- **WHAT THIS TASK INVOLVES**
Every record, apart from its pictures, should be repeated exactly.

++++ INPUT RECORDS

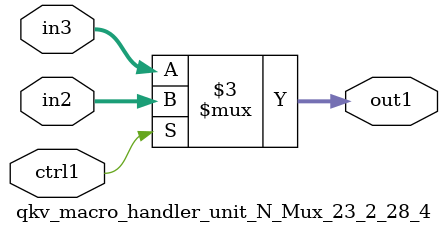
<source format=v>

`timescale 1ps / 1ps


module qkv_macro_handler_unit_N_Mux_23_2_28_4( in3, in2, ctrl1, out1 );

    input [22:0] in3;
    input [22:0] in2;
    input ctrl1;
    output [22:0] out1;
    reg [22:0] out1;

    
    // rtl_process:qkv_macro_handler_unit_N_Mux_23_2_28_4/qkv_macro_handler_unit_N_Mux_23_2_28_4_thread_1
    always @*
      begin : qkv_macro_handler_unit_N_Mux_23_2_28_4_thread_1
        case (ctrl1) 
          1'b1: 
            begin
              out1 = in2;
            end
          default: 
            begin
              out1 = in3;
            end
        endcase
      end

endmodule



</source>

++++++++

- **RESPONSE TO THIS TASK**
<source format=v>

`timescale 1ps / 1ps


module qkv_macro_handler_unit_N_Mux_23_2_28_4( in3, in2, ctrl1, out1 );

    input [22:0] in3;
    input [22:0] in2;
    input ctrl1;
    output [22:0] out1;
    reg [22:0] out1;

    
    // rtl_process:qkv_macro_handler_unit_N_Mux_23_2_28_4/qkv_macro_handler_unit_N_Mux_23_2_28_4_thread_1
    always @*
      begin : qkv_macro_handler_unit_N_Mux_23_2_28_4_thread_1
        case (ctrl1) 
          1'b1: 
            begin
              out1 = in2;
            end
          default: 
            begin
              out1 = in3;
            end
        endcase
      end

endmodule



</source>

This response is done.